At the end of December a US district judge refused to dismiss Gillette's patent infringement against Schick for its continued marketing of the four-blade razor. Gillette claims the blade infringes its patent for multibladed razors.
The patent covers Gillette's best-selling three-blade razor, Mach 3, which has spurned a number of imitators over the years.
In the ensuing court cases Scheck has argued that Gillette's patent only covers its three-blade razor, an argument that the US district judge rejected, a Bloomberg News report said.
Originally the district judge had ruled that the patent was limited to three-blades, however Gillette appealed the ruling and it was overturned. This now means that the case will go to a full trial in the next few months.
The outcome of the court trial will determine whether or not Schick can continue to sell the Quattro razors on the US market.
The Quattro razor was introduced in the 2003 and has gone on to become a major competitor to Gillette, particularly in the important US market. But, as the court action testifies, gillette is not about to take that competition lying down.
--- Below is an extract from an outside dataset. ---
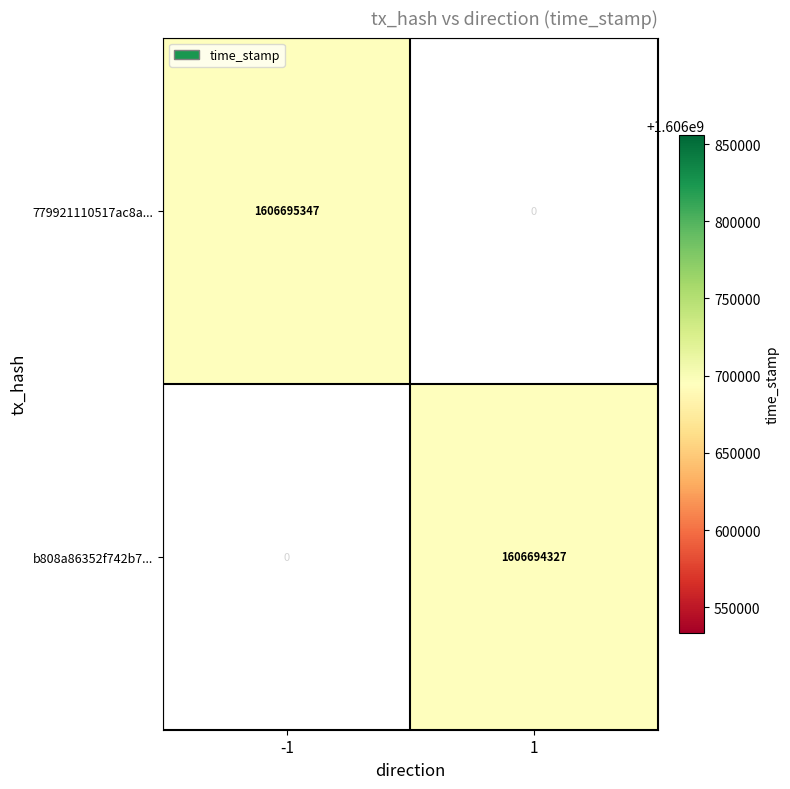

What is the total value across all series at direction_-1?

1606695347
Gillette is also fighting back from another corner, with the launch of a five-blade razor named Fusion and Fusion Power. Launched in September 2005 in the US market, and set to be launched on the European market about now, the blade could prove another major blow to the competition.
The five-blades on the Fusion are said to be 30 per cent closer than the Mach 3 razors, which, combined with the extra two blades, is said to create a superior shave. This five-blade shave is further enhanced by the Fusion Power model, which contains microchip battery-operated technology that vibrates the razor, futher enhancing the shave quality.
Needless to say, both the technologies have been comprehensively patented.